Start of Text passage

The ADF unit root test validates the stationarity of each variable under examination; this enables the analysis of the variables' long-run equilibrium connection. Further, we employ the Johansen and Fisher cointegration test to examine the cointegration. Notably, this test measures the authenticity of the cointegrating link while using the maximum probability assumptions. Such a test is often employed for linkage detection, and methods for examining such connections between variables are also prevalent (Poh & Tan, 1997).

This research uses the quantile regression method advocated by Koenker and Bassett (1978) to experimentally examine the long-run effects of regressors on product innovation after performing the time series analysis requirements, such as normality, the unit root, and the cointegration tests. The test estimations via Jarque and Bera, (1987) reveal an asymmetrical distribution, which precludes the adoption of conventional methodologies from providing reliable estimates. Therefore, the quantile regression method is applied. Additionally, the quantile regression specification, which offers predicted coefficients at each specified quantile, is employed in this study to avoid the overestimation and underestimating biases of the calculated coefficients in these conventional approaches. Since the quantile regression methodology addresses both redistributive and individualized variability, it is more successful than the traditional least squares method in providing detailed information concerning the relationship between the studied parameters (Cheng et al., 2019). Additionally, quantile regression is more reliable than conventional regression, which only provides the average contribution of regressors (Qin et al., 2021). The previously mentioned regression expressions, i.e., Eq. (1) and Eq. (2), may be converted into the quantile regression format as illustrated below by using the suggested methodology.

Q_{{P I N}_{t}} (θ β_{t}) = α_{t} + β_{1, θ} {M H T I}_{t} + β_{2, θ} {N B R}_{t} + β_{3, θ} {I C T}_{t} + β_{4, θ} {G D P P C}_{t} + ε_{i t},,

(4)

Q_{{P I N}_{t}} (θ β_{t}) = α_{t} + β_{1, θ} {M H T I}_{t} + β_{2, θ} {N B R}_{t} + β_{3, θ} {I C T}_{t} + β_{4, θ} {F D}_{t} + ε_{i t},,

(5)

In the equations above,

θ

in the subscript indicates quantiles for each parameter. The present research employed four quantiles, namely Q25th, Q50th, Q75th, and Q90th, to scientifically investigate the effects of medium and high technological sector (MHTI), new business registrations (NBR), ICT, and economic progress (GDPPC) on product innovation in Model-1, and the impact of medium and high-tech (MHTI), new business registrations (NBR), Information and communication technologies, and financial development (FD) on product innovation in Model-2 in the Chinese economy.

End of Text passage
Start of Provided information

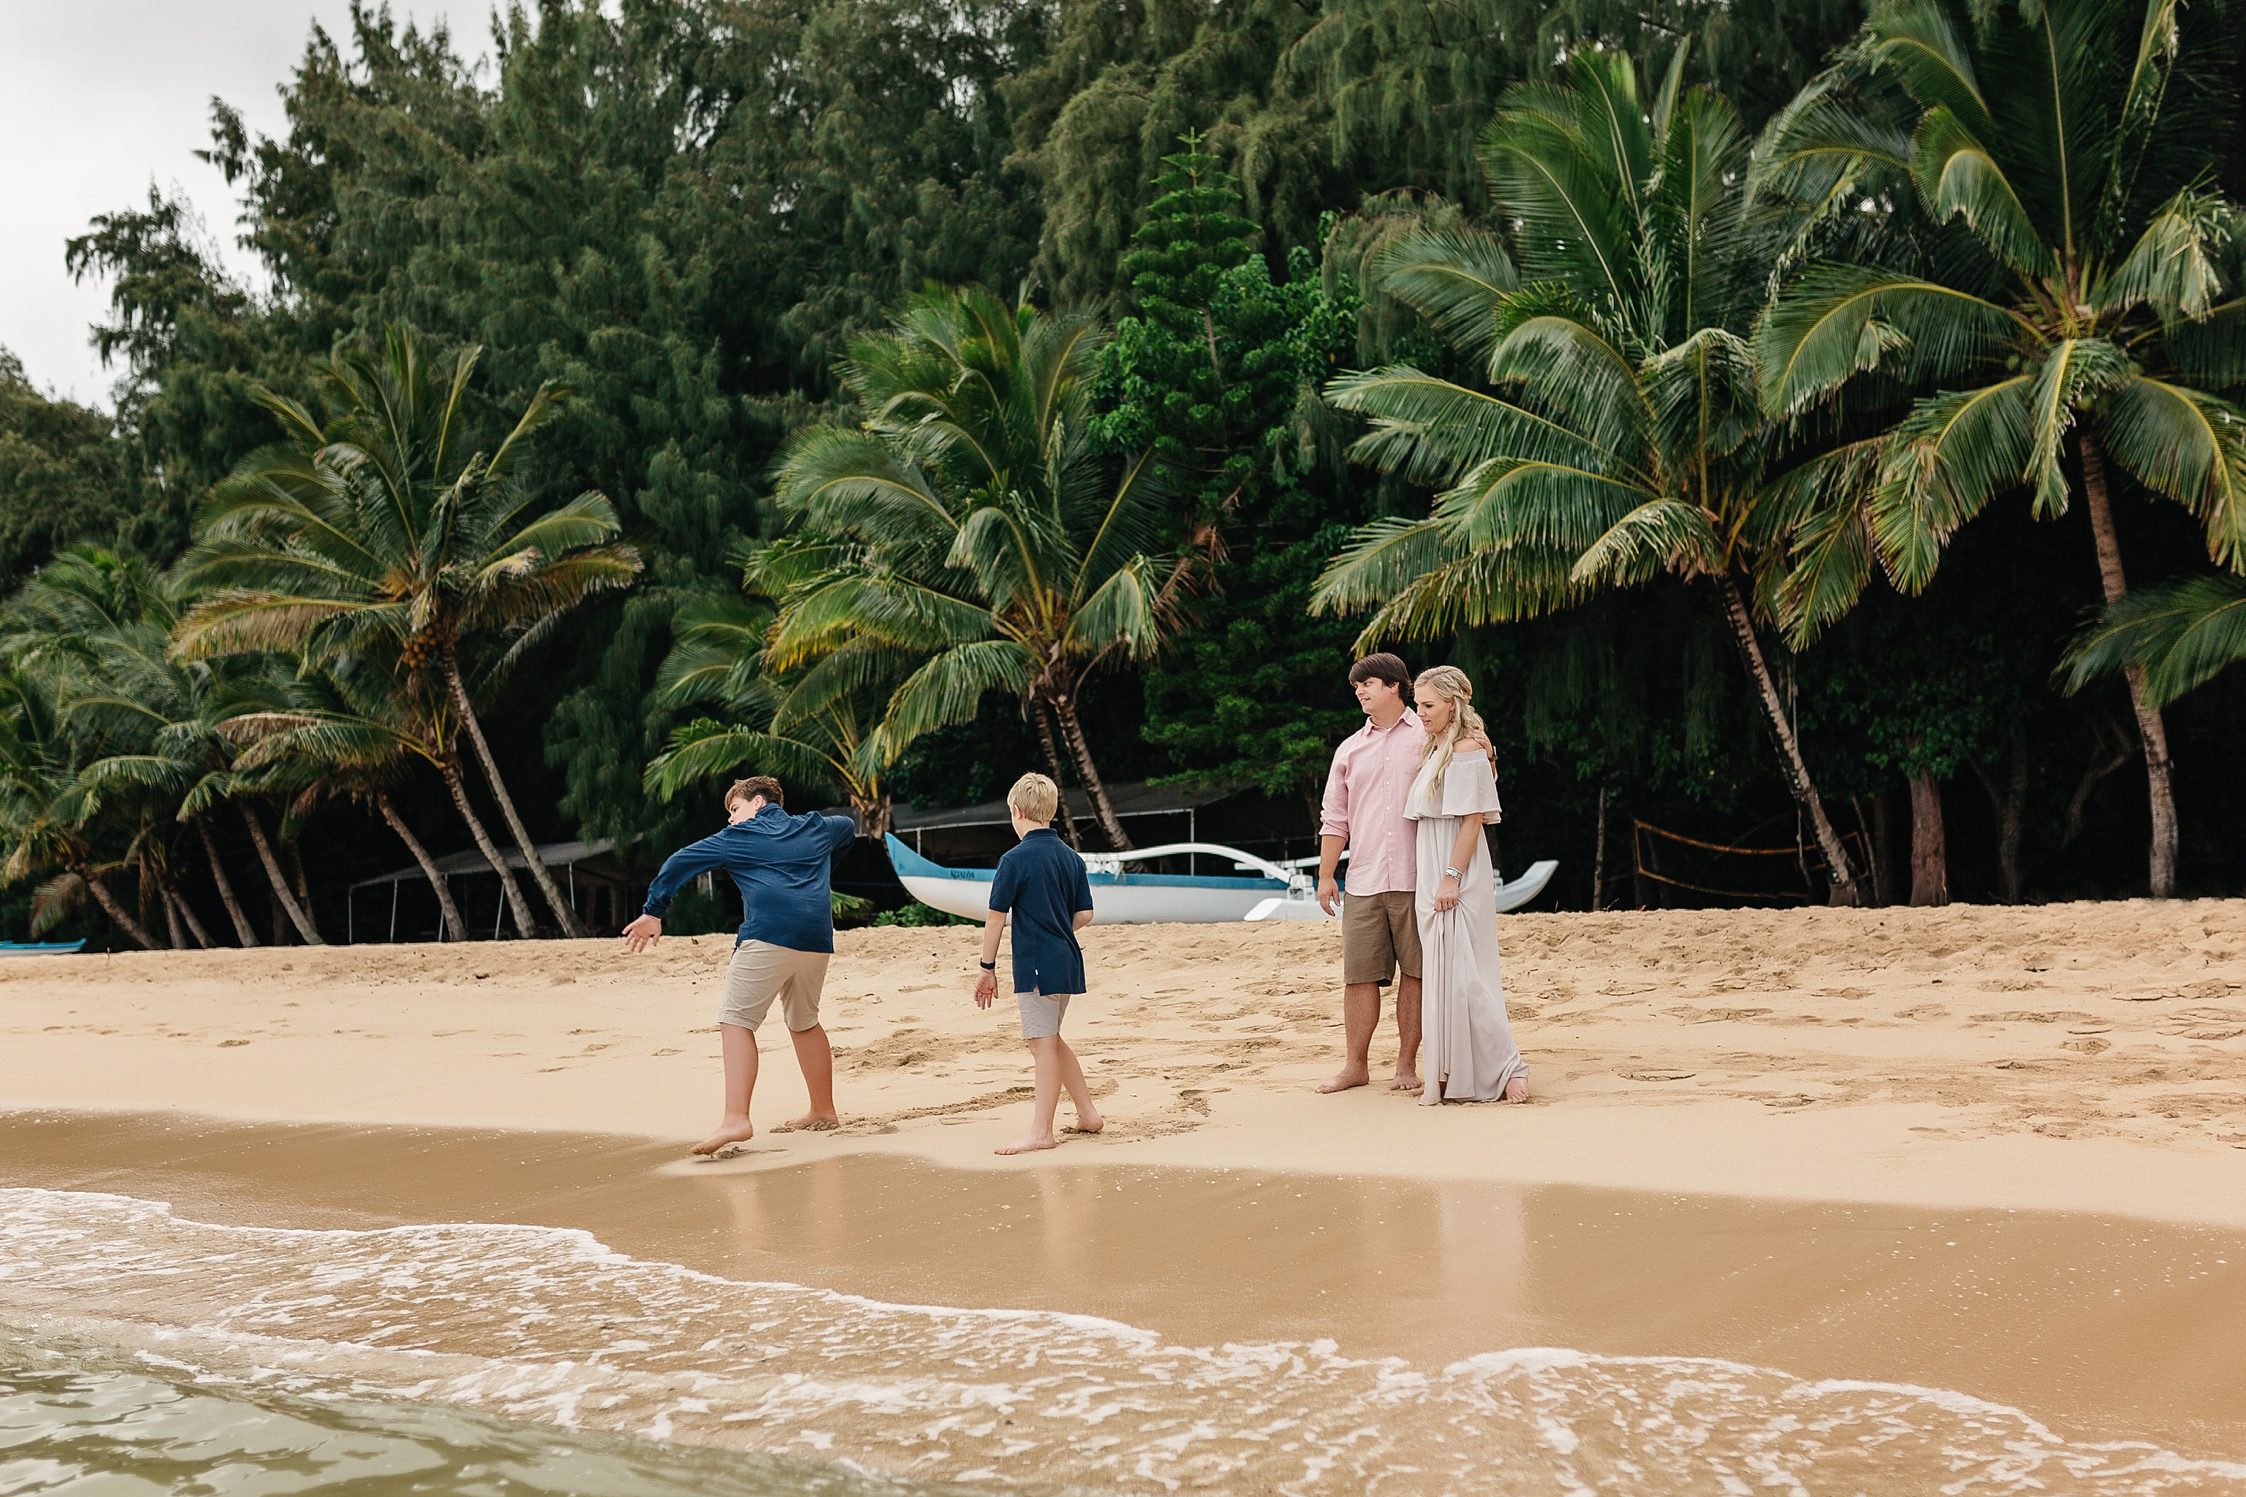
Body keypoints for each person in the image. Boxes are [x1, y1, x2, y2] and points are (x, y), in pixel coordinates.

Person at [621, 775, 858, 1156]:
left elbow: (681, 860)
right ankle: (823, 1110)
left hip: (768, 936)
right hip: (816, 939)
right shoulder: (815, 827)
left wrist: (653, 911)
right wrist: (819, 869)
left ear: (758, 803)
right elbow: (847, 826)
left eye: (735, 809)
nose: (731, 819)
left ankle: (736, 1118)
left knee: (735, 1021)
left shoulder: (739, 837)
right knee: (804, 1022)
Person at [1405, 666, 1529, 1104]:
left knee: (1466, 974)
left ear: (1452, 704)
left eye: (1428, 705)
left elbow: (1473, 820)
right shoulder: (1436, 747)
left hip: (1454, 869)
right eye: (1418, 704)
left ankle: (1507, 1066)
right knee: (1445, 973)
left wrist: (1451, 878)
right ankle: (1451, 1071)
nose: (1420, 713)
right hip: (1432, 865)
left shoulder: (1465, 750)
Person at [973, 772, 1104, 1155]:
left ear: (1017, 811)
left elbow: (995, 917)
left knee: (1041, 1044)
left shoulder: (1014, 859)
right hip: (1067, 959)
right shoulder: (1070, 857)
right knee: (1052, 1039)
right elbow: (1085, 914)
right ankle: (1087, 1113)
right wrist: (1058, 926)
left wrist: (986, 967)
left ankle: (1041, 1132)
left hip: (1036, 964)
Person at [1314, 653, 1429, 1093]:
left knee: (1417, 974)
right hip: (1363, 880)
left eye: (1368, 683)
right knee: (1358, 977)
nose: (1360, 691)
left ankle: (1406, 1065)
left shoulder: (1429, 736)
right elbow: (1334, 818)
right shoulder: (1349, 749)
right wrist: (1326, 876)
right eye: (1356, 686)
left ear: (1394, 686)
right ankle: (1355, 1066)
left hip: (1418, 878)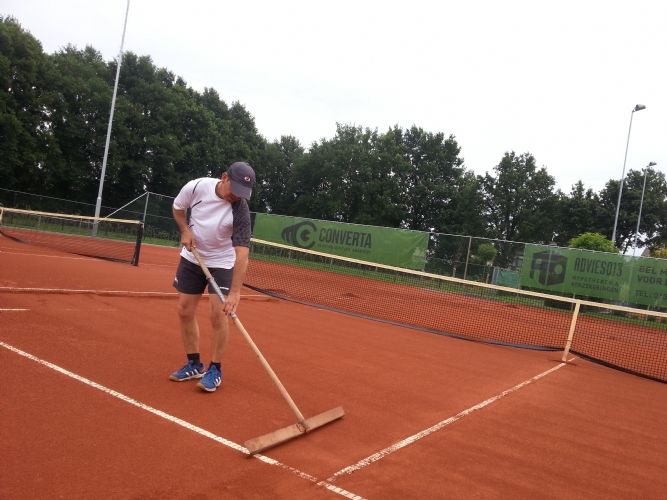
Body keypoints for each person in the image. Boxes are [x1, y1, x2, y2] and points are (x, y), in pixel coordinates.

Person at [169, 161, 256, 392]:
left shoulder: (240, 210)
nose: (236, 196)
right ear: (224, 177)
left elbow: (242, 254)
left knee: (218, 314)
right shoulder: (197, 187)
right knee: (184, 310)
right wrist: (185, 230)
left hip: (222, 263)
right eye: (234, 190)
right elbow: (178, 208)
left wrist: (235, 292)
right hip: (193, 257)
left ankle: (215, 369)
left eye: (242, 193)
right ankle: (194, 364)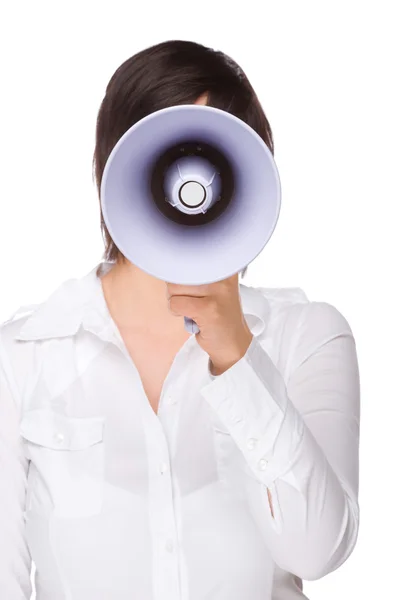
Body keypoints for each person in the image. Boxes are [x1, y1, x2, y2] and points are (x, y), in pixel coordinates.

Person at [0, 40, 360, 600]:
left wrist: (239, 358)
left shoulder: (305, 336)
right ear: (114, 167)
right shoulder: (24, 356)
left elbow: (317, 551)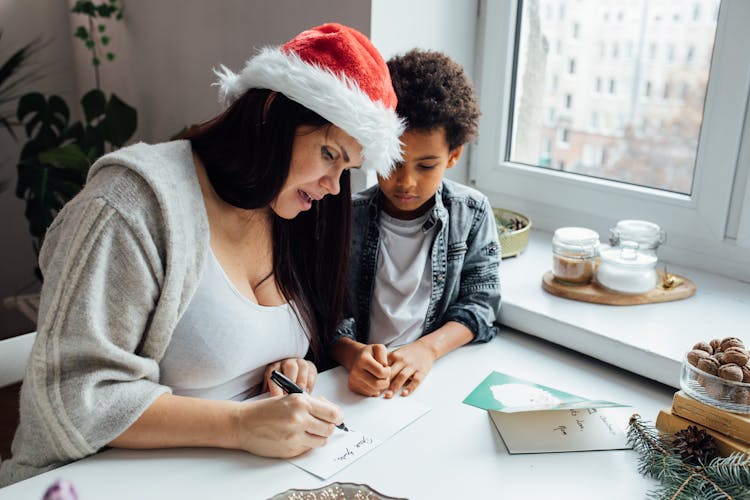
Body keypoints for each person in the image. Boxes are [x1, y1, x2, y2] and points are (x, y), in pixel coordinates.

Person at [0, 23, 404, 486]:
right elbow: (73, 399)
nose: (335, 187)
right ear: (273, 110)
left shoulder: (287, 211)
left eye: (348, 168)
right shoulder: (130, 206)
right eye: (330, 154)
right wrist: (240, 426)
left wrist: (287, 368)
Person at [330, 49, 501, 399]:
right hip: (353, 383)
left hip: (433, 382)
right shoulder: (348, 216)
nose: (405, 182)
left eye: (425, 166)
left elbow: (480, 305)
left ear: (453, 156)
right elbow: (320, 311)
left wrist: (428, 350)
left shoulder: (471, 213)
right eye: (393, 161)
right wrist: (352, 354)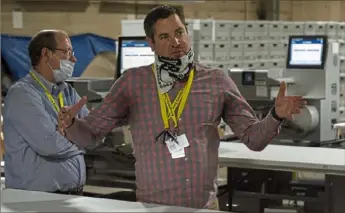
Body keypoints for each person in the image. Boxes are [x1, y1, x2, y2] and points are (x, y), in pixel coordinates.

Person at [58, 5, 306, 209]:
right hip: (153, 208)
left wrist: (275, 115)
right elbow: (91, 135)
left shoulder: (216, 81)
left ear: (187, 32)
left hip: (204, 207)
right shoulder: (132, 83)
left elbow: (254, 139)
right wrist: (71, 125)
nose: (175, 42)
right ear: (151, 43)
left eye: (179, 32)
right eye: (165, 37)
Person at [3, 30, 88, 194]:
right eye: (66, 52)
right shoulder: (22, 94)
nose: (73, 59)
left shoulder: (67, 91)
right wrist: (80, 139)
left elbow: (93, 131)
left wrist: (68, 134)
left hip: (72, 194)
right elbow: (51, 145)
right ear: (46, 54)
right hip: (35, 199)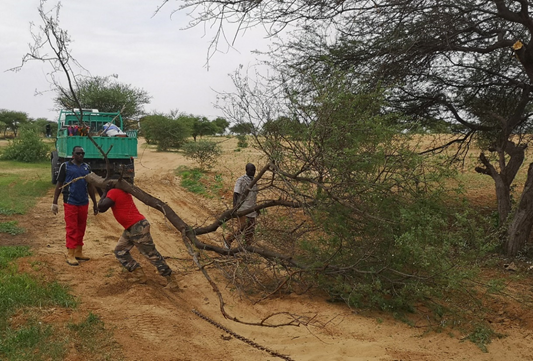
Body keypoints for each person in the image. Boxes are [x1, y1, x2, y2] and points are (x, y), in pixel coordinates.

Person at [97, 183, 180, 289]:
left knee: (151, 254)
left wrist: (104, 191)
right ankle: (140, 275)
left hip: (137, 227)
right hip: (132, 227)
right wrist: (104, 192)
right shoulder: (120, 192)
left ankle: (171, 279)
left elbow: (101, 207)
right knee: (120, 251)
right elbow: (103, 207)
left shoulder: (114, 192)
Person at [52, 146, 98, 266]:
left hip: (83, 202)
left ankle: (78, 252)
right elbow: (59, 184)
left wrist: (95, 203)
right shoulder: (66, 166)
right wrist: (54, 202)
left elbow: (90, 186)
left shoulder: (86, 168)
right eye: (78, 153)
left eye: (82, 153)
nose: (81, 155)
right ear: (73, 155)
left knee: (81, 227)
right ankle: (70, 254)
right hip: (70, 202)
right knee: (72, 228)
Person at [223, 163, 258, 249]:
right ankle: (228, 240)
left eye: (254, 170)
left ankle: (247, 248)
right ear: (246, 170)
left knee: (250, 230)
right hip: (243, 209)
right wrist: (235, 208)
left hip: (252, 209)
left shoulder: (255, 181)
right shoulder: (241, 180)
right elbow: (236, 194)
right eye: (251, 170)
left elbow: (254, 196)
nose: (253, 172)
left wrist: (257, 209)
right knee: (241, 228)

End of Provided information

## [Your objective]
How would the text on quantile regression and product innovation in China continue? Write what comes next after its final sentence.

## [Output of the task]
After assessing the long-run coefficients via quantile regression, the current research study tests the robustness of the models. In this regard, we must use an adequate and unbiased estimator(s). Therefore, following the empirical study of Khan et al. (2019), we used three long-run robust estimating approaches. These techniques include Park’s (1992) Canonical Cointegrating Regression (CCR), Fully Modified Ordinary Least Square (FMOLS), and Pedroni’s (2000) Dynamic Ordinary Least Square (DOLS). The two methods used in the aforementioned procedure are non-parametric (FMOLS) and parametric (DOLS). These approximations are robust gauges of long-run estimates because they are more adept at addressing the serial correlation issue. Additionally, the DOLS operator efficiently estimates time series as it takes non-stationarity into account. The equation form below is used to represent both FMOLS and DOLS, respectively

\hat{\emptyset} = [\begin{array}{c} α \\ \hat{β} \end{array}] = {(\sum_{t = 2}^{T} Z_{t} Z_{t}^{'})}^{- 1} (\sum_{t = 2}^{T} Z_{t} y_{t}^{+} - T [\begin{array}{c} {\hat{θ}}_{12}^{+} \\ 0 \end{array}]),

(6)

Where

Z_{t} = (X_{t}^{'},^{'} D_{t}^{'})

is used as the conventional FMOLS formula in the above equation. The long-run covariance matrix is crucial for understanding the FMOLS approach.

y_{t} = X_{t}^{'} β + D_{1 t}^{'} γ_{1} + \sum_{j = - q}^{r} {∆' X}_{t + j} σ + v_{1 t},

(7)

Where the equation above displays the DOLS standard form with the extension of cointegration regression and the inclusion of lags

{∆' X}_{t}

and leads due to the orthogonal error term cointegration equation. The DOLS estimator suggests that the long-run relationship between

e_{1 t}

and

e_{2 t}

could be identified by merging the r leads and q lags of several regression coefficients.

As previously mentioned, the CCR estimation method only relies on a regression-based strategy. Yet, this approach is cost-effective and crucial for addressing the linear regression element. As a consequence, the under-discussion technique’s most difficult problem is figuring out accurate lags and lead orders. The CCR estimators may often be written as the equation below

y_{t}^{*} = β_{p q}^{'} z_{p q t}^{*} + μ_{p q t}^{*}

(8)

where

y_{t}^{*}

and

z_{p q t}^{*}

are both true. The stationary translation of y_t and z_pqt is represented by the aforementioned equation.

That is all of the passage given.